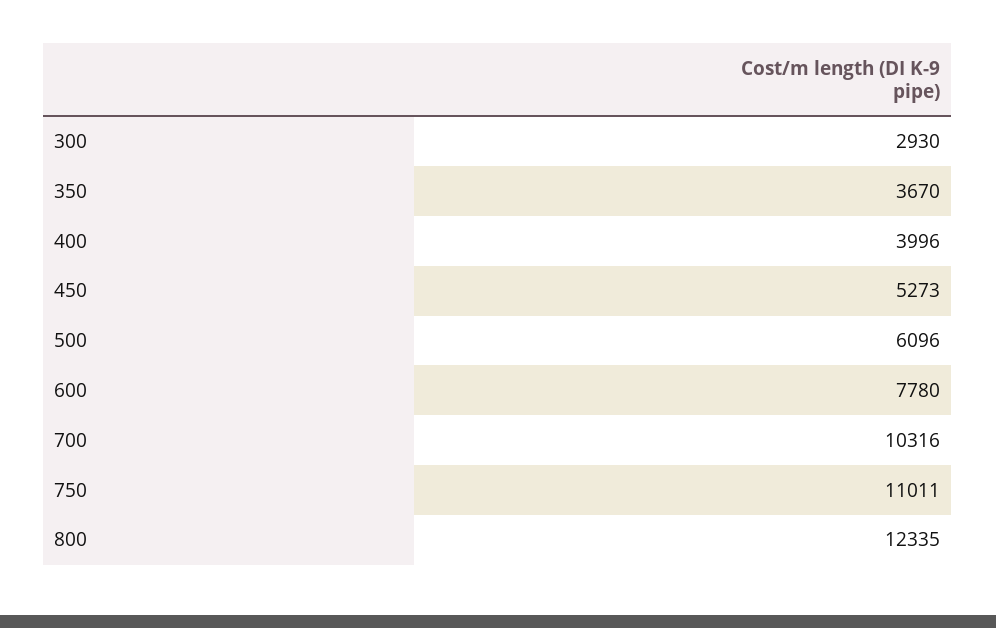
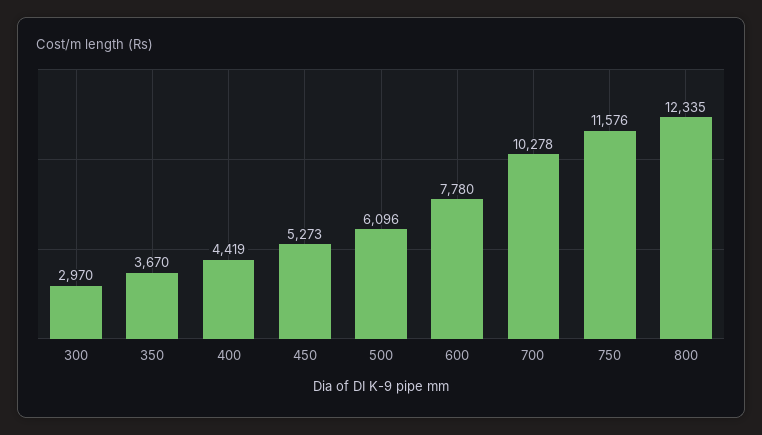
300: 2930 -> 2970
400: 3996 -> 4419
700: 10316 -> 10278
750: 11011 -> 11576

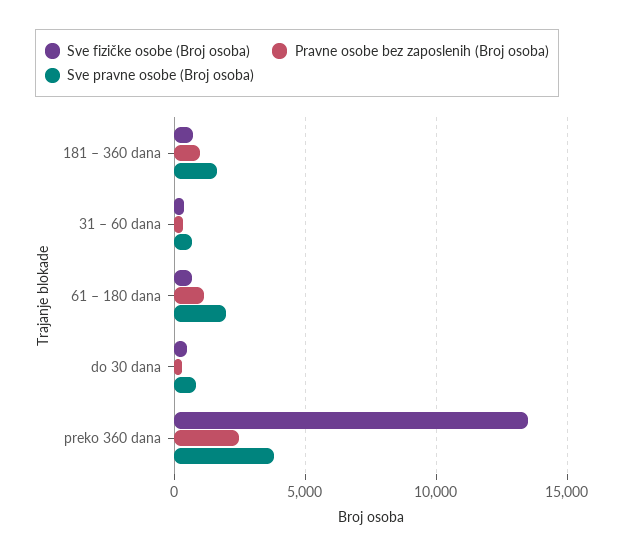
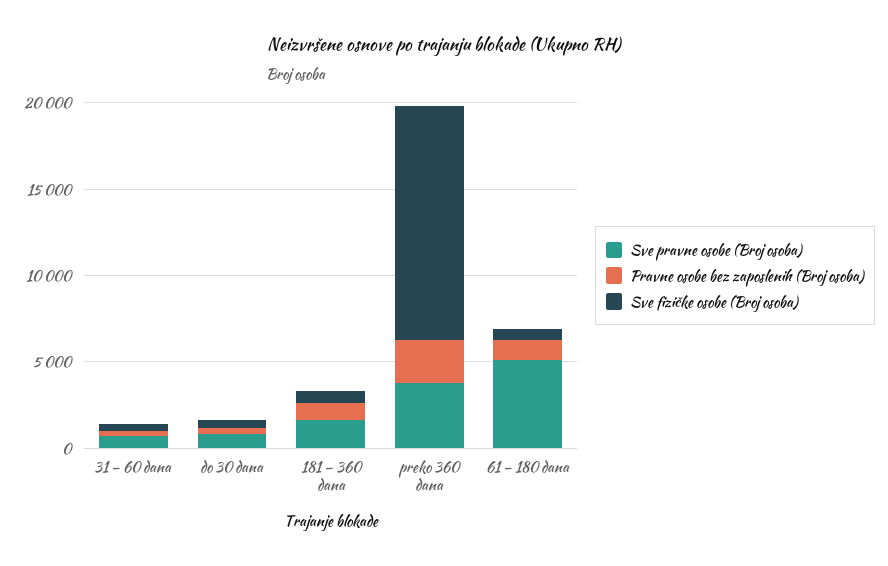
Sve pravne osobe (Broj osoba), 61 – 180 dana: 2000 -> 5000

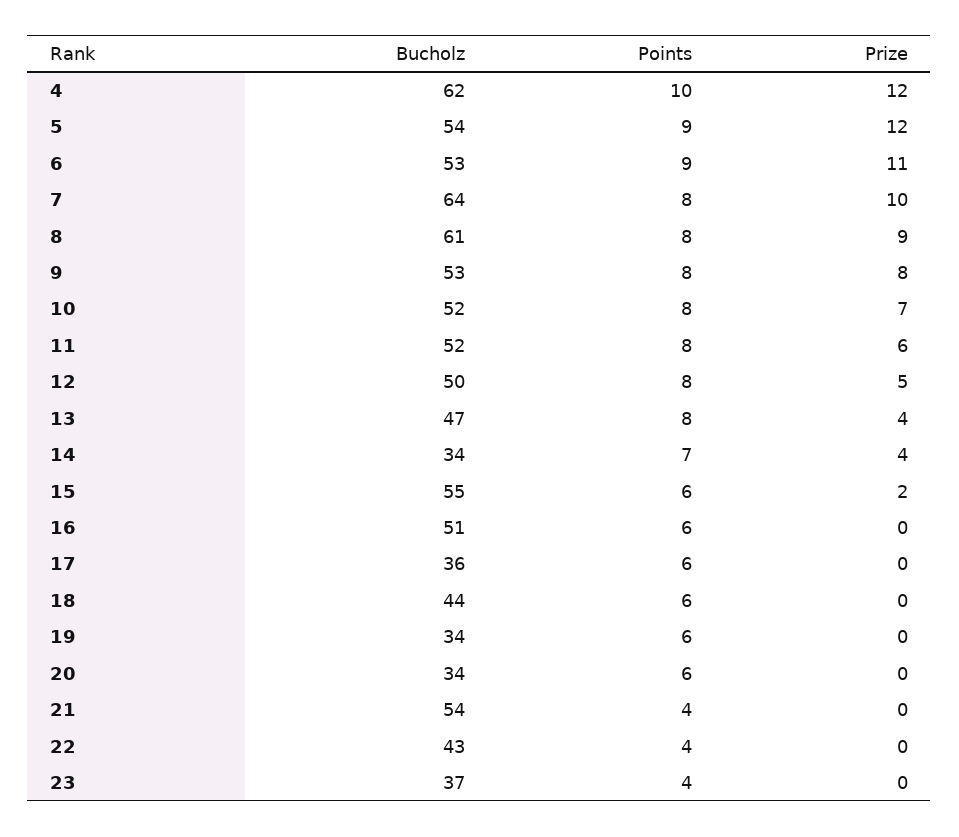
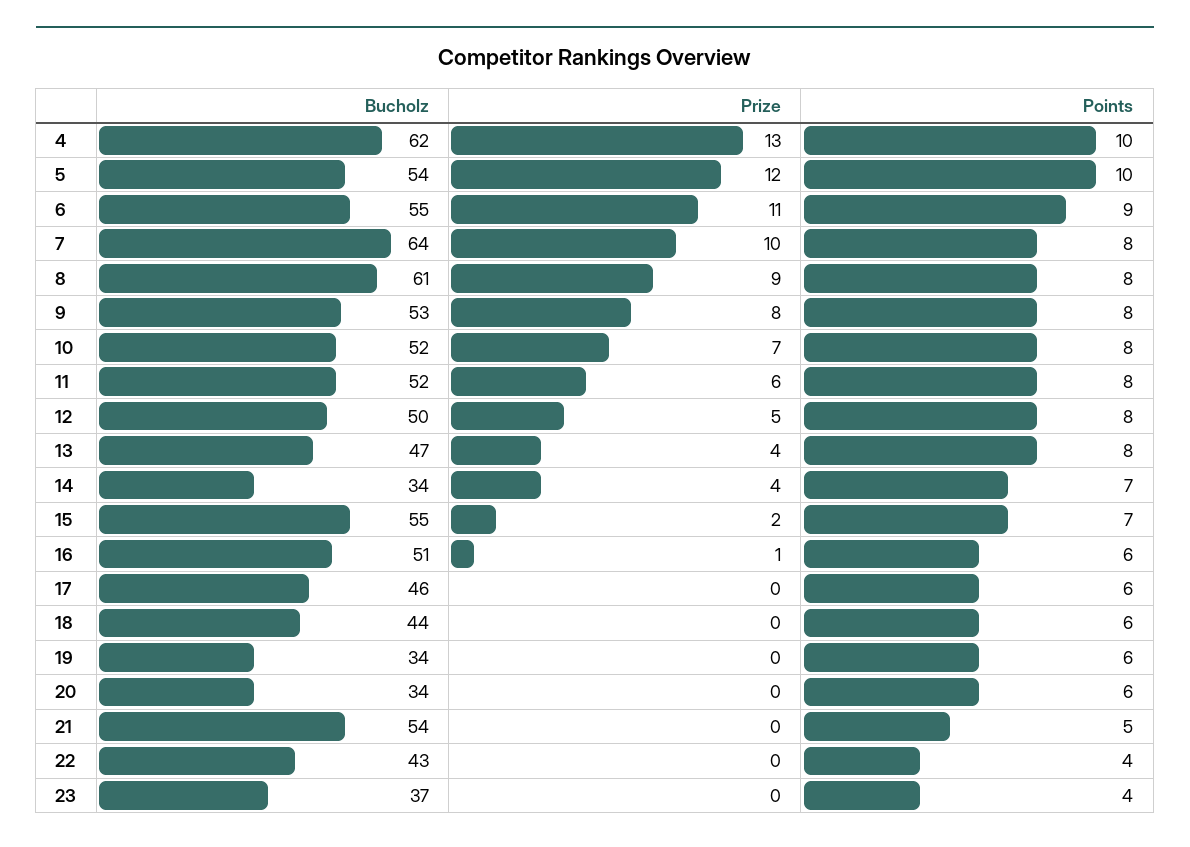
Prize, 4: 12 -> 13
Points, 5: 9 -> 10
Bucholz, 6: 53 -> 55
Points, 15: 6 -> 7
Prize, 16: 0 -> 1
Bucholz, 17: 36 -> 46
Points, 21: 4 -> 5

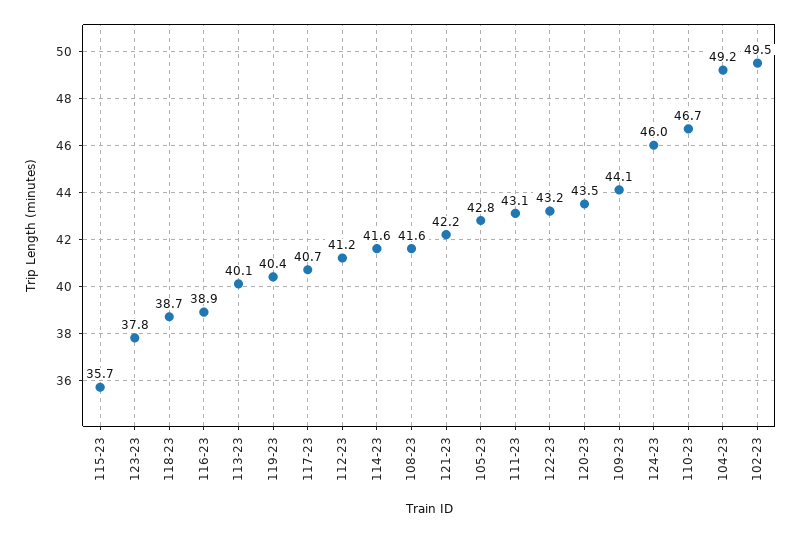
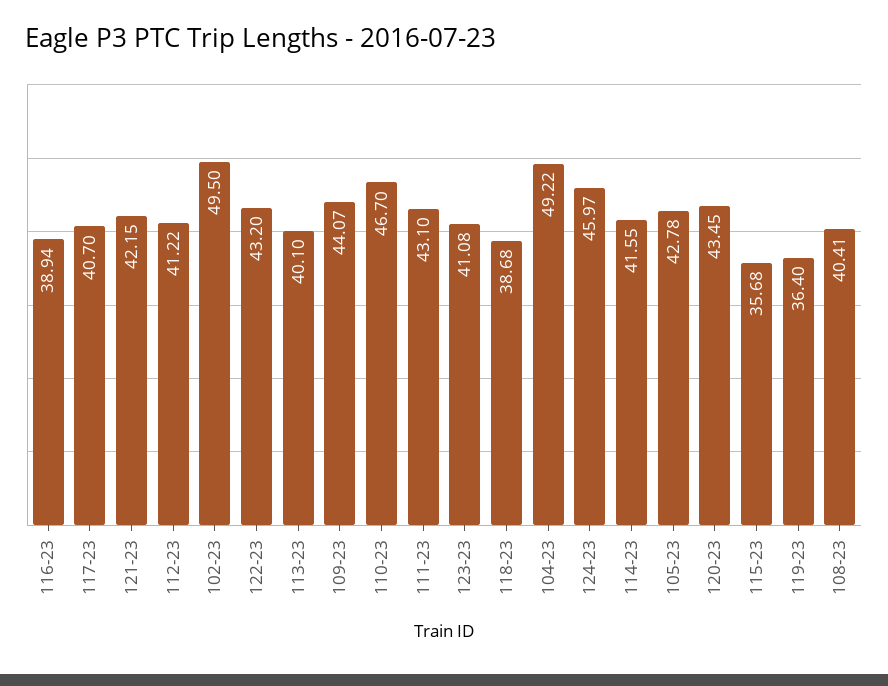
123-23: 37.8 -> 41.08
119-23: 40.4 -> 36.4
108-23: 41.6 -> 40.41

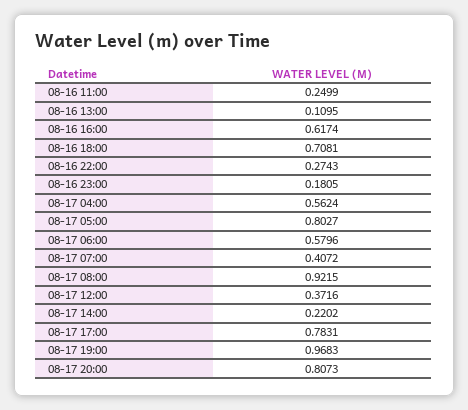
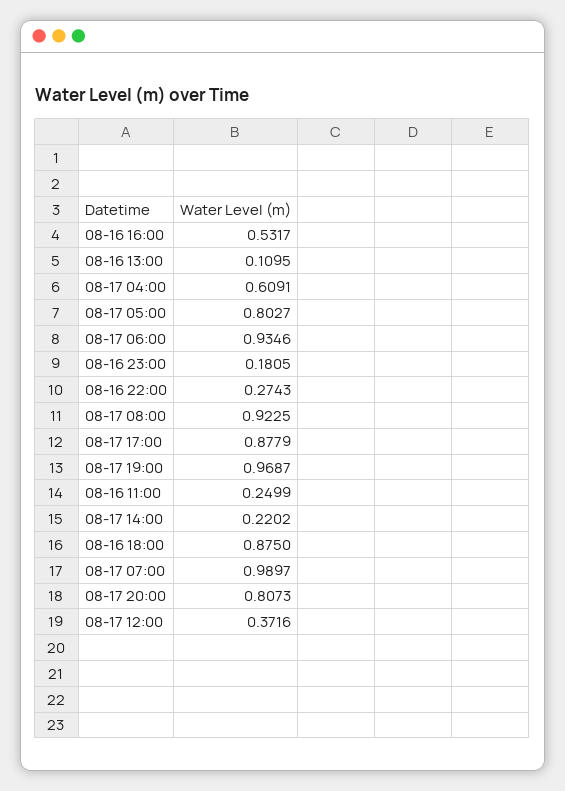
08-16 16:00: 0.6174 -> 0.5317
08-16 18:00: 0.7081 -> 0.875
08-17 04:00: 0.5624 -> 0.6091
08-17 06:00: 0.5796 -> 0.9346
08-17 07:00: 0.4072 -> 0.9897
08-17 08:00: 0.9215 -> 0.9225
08-17 17:00: 0.7831 -> 0.8779
08-17 19:00: 0.9683 -> 0.9687

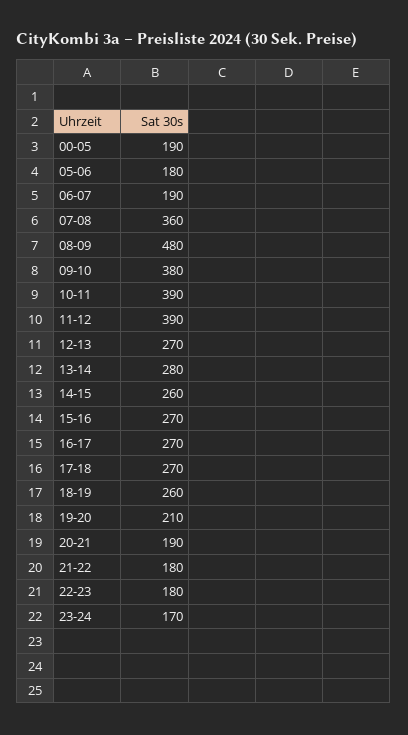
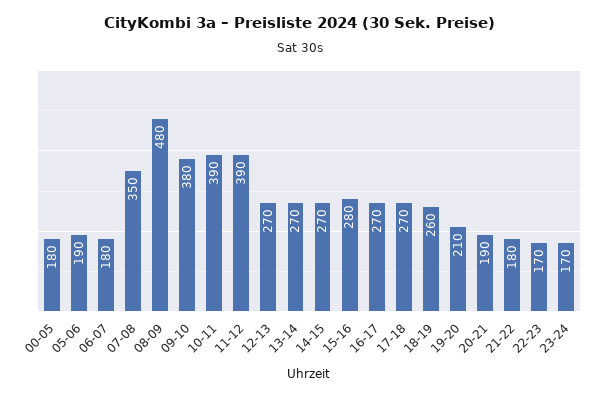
00-05: 190 -> 180
05-06: 180 -> 190
06-07: 190 -> 180
07-08: 360 -> 350
13-14: 280 -> 270
14-15: 260 -> 270
15-16: 270 -> 280
22-23: 180 -> 170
□ □ □
**WHAT THE TASK ASKS**
With all pictures omitted, return the lines from the line containing "Prize, 16: 0 -> 1" through the closing line of the listing above, exactly and inclusive.

**TASK OUTPUT**
Prize, 16: 0 -> 1
Bucholz, 17: 36 -> 46
Points, 21: 4 -> 5

123-23: 37.8 -> 41.08
119-23: 40.4 -> 36.4
108-23: 41.6 -> 40.41

08-16 16:00: 0.6174 -> 0.5317
08-16 18:00: 0.7081 -> 0.875
08-17 04:00: 0.5624 -> 0.6091
08-17 06:00: 0.5796 -> 0.9346
08-17 07:00: 0.4072 -> 0.9897
08-17 08:00: 0.9215 -> 0.9225
08-17 17:00: 0.7831 -> 0.8779
08-17 19:00: 0.9683 -> 0.9687

00-05: 190 -> 180
05-06: 180 -> 190
06-07: 190 -> 180
07-08: 360 -> 350
13-14: 280 -> 270
14-15: 260 -> 270
15-16: 270 -> 280
22-23: 180 -> 170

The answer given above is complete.